Data listing:
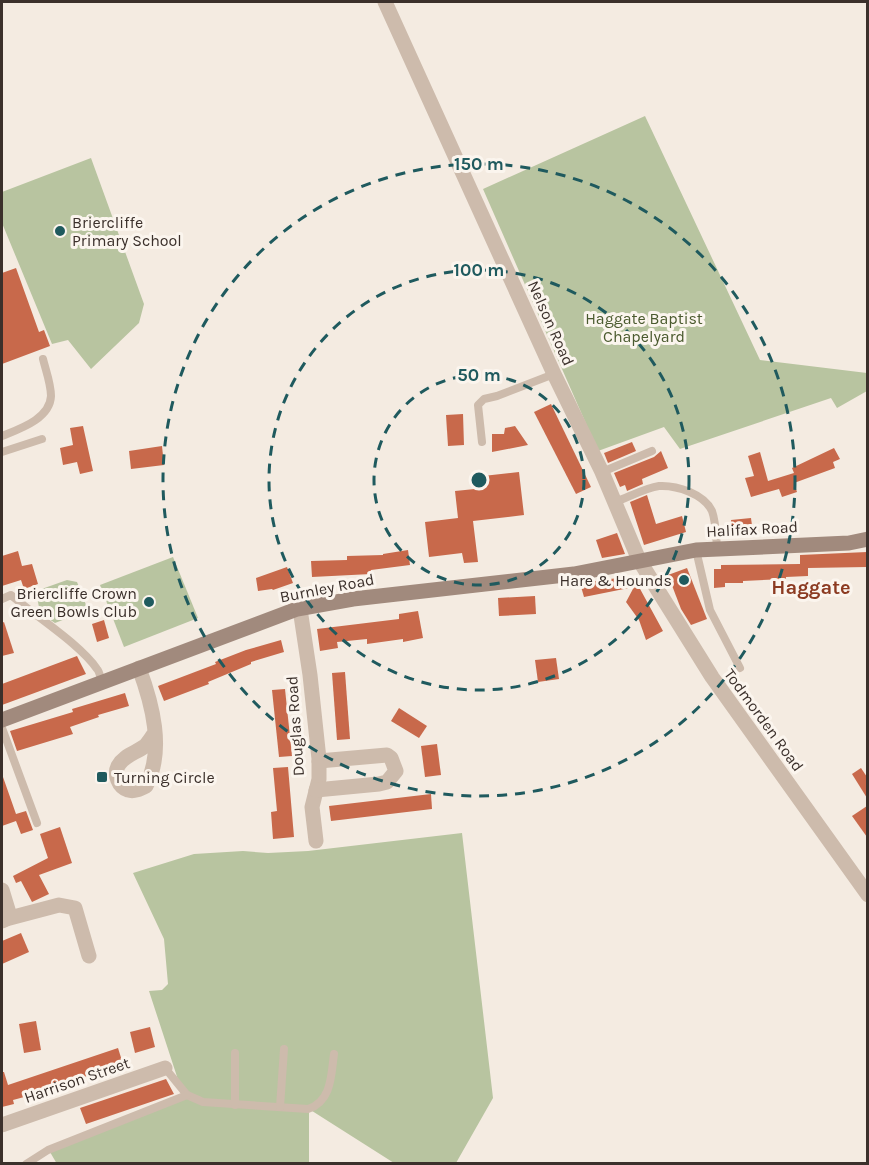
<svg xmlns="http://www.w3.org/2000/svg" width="869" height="1165" font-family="Karla,sans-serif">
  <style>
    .green { fill: #b8c4a0 }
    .building { fill: #c8694b }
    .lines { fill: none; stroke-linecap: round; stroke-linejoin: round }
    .lane { stroke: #cdbbac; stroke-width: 8 }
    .street { stroke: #cdbbac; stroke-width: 15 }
    .secondary { stroke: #a18a7d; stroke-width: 15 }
    .ring { fill: none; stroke: #1f5a5e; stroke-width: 3; stroke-dasharray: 10 8 }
    .poi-dot { fill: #1f5a5e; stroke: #fbf5ee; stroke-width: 2 }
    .labels { text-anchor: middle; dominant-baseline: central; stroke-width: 6; stroke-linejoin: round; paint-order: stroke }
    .poi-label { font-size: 16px; fill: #3b302b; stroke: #fbf5ee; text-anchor: start }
    .park-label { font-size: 16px; fill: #4a5a2e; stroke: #fbf5ee }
    .street-label { font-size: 16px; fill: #3b302b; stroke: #fbf5ee }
    .quarter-label { font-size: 20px; font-weight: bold; fill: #8c3b22; stroke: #fbf5ee }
    .centre { fill: #1f5a5e; stroke: #fbf5ee; stroke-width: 3 }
    .ring-label { font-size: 18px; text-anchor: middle; font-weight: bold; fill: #1f5a5e; stroke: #fbf5ee; stroke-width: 6; stroke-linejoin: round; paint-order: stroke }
  </style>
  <rect width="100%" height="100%" fill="#f4ebe1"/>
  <g class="green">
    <polygon points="645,116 760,360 867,373 867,391 837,408 831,398 680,449 664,427 598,451 483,189"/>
    <polygon points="91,158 144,304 139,323 91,369 68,340 52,344 2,223 2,192"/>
    <polygon points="173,557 198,618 124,647 100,585"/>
    <polygon points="67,580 77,582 88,610 55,623 40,613 36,591"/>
    <polygon points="462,833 493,1098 456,1163 394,1163 309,1109 309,1163 57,1164 50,1152 183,1095 149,991 162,990 168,984 164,939 133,873 194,854 243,851 268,853 308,851"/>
  </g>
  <g class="building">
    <polygon points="16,268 39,332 44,330 50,346 2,364 2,273"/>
    <polygon points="551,404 591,487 576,494 534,412"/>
    <polygon points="463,414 464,445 448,446 446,415"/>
    <polygon points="83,426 93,471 80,474 77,462 63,465 60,448 73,445 70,428"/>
    <polygon points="515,426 528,445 492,452 492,434 504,434 505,428"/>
    <polygon points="632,442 636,451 608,463 604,453"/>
    <polygon points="162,446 164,465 131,469 129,451"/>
    <polygon points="834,448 840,459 833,462 835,468 794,483 797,492 782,497 779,489 751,497 745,478 754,476 748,456 760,452 768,481 794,473 792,468"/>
    <polygon points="661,451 668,468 642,479 643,484 627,491 625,485 620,487 614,473 654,457"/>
    <polygon points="519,472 524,515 473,521 478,562 464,563 462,553 429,557 425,522 458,518 455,491 485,488 483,476"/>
    <polygon points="647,495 656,524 682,516 686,532 644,545 630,502"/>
    <polygon points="751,518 753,533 733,535 731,520"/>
    <polygon points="617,533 625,554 602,558 596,540"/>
    <polygon points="408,550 410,565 371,570 371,574 312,577 311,561 347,560 347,556 383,555 383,554"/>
    <polygon points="18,551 22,566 32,564 38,584 24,589 21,580 2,586 2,556"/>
    <polygon points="867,552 867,567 808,568 808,576 786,577 786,579 743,581 743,583 725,583 725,587 714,588 714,569 721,569 721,565 800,564 800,555"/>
    <polygon points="287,567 293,583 273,590 272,589 258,591 256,578"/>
    <polygon points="687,568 707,619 691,625 681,609 668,575"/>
    <polygon points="633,576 663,631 646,640 639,620 626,602 634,587 584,597 580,583"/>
    <polygon points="535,596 536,614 499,616 498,598"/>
    <polygon points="418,611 423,638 403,642 403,639 367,644 367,639 337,642 338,648 320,651 317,629 399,619 399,614"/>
    <polygon points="104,620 109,638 97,642 92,624"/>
    <polygon points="4,622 14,653 2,656 2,623"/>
    <polygon points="281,640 284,652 251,662 251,664 208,682 209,684 164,701 158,686 216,664 215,662 246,650"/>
    <polygon points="77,656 86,674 2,705 2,684"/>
    <polygon points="556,658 559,679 538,682 535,660"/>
    <polygon points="345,672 350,739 337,740 332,673"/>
    <polygon points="285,689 292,756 279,757 272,690"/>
    <polygon points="125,693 129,706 98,715 99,717 70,727 73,734 17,751 10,731 73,712 72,709"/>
    <polygon points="399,708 427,726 419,738 391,721"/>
    <polygon points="437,744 441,775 425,777 421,746"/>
    <polygon points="288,767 294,837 273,839 271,812 277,811 273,768"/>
    <polygon points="861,768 867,777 867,798 852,774"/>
    <polygon points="2,777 3,777 16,814 26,811 33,830 21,834 16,821 2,826"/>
    <polygon points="431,794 432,809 331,821 329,806"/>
    <polygon points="867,806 867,837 852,816"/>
    <polygon points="60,827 72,863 39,875 49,894 32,902 21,881 16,883 13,876 48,858 40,834"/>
    <polygon points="21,933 29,952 2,964 2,941"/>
    <polygon points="36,1021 41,1050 24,1053 19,1024"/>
    <polygon points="150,1027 155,1047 135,1053 130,1032"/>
    <polygon points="118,1048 123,1064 54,1087 54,1089 13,1100 14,1104 2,1107 2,1072 4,1072 8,1085"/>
    <polygon points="166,1079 174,1094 86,1124 80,1108"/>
  </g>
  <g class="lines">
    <g class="lane">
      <path d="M 2,436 C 19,429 50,419 51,396 C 51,384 46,371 43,359"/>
      <polyline points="482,442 478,405 484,399 497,396 554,374"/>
      <polyline points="2,452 42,439"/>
      <polyline points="602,472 652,451"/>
      <path d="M 615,502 C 629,497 645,488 659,486 C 677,485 704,494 712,511 C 716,522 716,536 717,548"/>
      <polyline points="696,550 710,610 740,668"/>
      <path d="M 2,599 L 11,595 C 35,616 80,644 97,669 C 100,672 100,678 102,682"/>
      <polyline points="2,728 37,823"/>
      <path d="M 165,1068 L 187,1095 L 203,1102 L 308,1109 C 332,1101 331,1075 334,1054"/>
      <polyline points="235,1105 235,1053"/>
      <polyline points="280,1107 284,1049"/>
      <polyline points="26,1164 48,1150 187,1095"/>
    </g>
    <g class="street">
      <polyline points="385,2 554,374 602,472 639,560 712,677 868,895"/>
      <polyline points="300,609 310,675 319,759 319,779 312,807 316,841"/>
      <path d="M 139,668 C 152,703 165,750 146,786 C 140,789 134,792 128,790 C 118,787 114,774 118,766 C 124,755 136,753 145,746 C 148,743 151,738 154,734"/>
      <polyline points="316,790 379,784 387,782 396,771 391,758 387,755 319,761"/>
      <polyline points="2,890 9,913 6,919 2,921"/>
      <polyline points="6,919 59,905 75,908 89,956"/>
      <polyline points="2,1125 165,1068"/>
    </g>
    <polyline class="secondary" points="2,720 297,609 353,599 574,574 696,550 849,543 868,539"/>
  </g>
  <g class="ring">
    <circle cx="479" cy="480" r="105"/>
    <circle cx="479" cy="480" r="210"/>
    <circle cx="479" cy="480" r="316"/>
  </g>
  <g class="poi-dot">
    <circle cx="60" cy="231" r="6"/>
    <circle cx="684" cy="580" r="6"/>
    <circle cx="149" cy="602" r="6"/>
    <rect x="96" y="771" width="12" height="12" rx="3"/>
  </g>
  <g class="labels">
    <g class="poi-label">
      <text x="72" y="222">Briercliffe<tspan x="72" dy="18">Primary School</tspan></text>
      <text x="672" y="580" text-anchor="end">Hare &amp; Hounds</text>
      <text x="137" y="593" text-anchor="end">Briercliffe Crown<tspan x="137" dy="18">Green Bowls Club</tspan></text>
      <text x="114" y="777">Turning Circle</text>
    </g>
    <g class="park-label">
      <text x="644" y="318">Haggate Baptist<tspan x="644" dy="18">Chapelyard</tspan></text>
    </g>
    <g class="street-label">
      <text transform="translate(551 323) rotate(66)">Nelson Road</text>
      <text transform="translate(752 529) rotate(-3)">Halifax Road</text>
      <text transform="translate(327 588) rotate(-11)">Burnley Road</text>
      <text transform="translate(764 720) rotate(54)">Todmorden Road</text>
      <text transform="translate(295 726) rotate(-94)">Douglas Road</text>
      <text transform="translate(77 1080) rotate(-19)">Harrison Street</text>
    </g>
    <g class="quarter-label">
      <text x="811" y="587">Haggate</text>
    </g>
  </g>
  <circle cx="479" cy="480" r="9" class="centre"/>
  <g class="ring-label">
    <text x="479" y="170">150 m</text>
    <text x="479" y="276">100 m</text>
    <text x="479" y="381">50 m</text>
  </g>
  <rect width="869" height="1165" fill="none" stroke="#3b302b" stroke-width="6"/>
</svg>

Description of the task:
Your task is to copy each line of the entries that includes the word "lines".

Result of this task:
    .lines { fill: none; stroke-linecap: round; stroke-linejoin: round }
  <g class="lines">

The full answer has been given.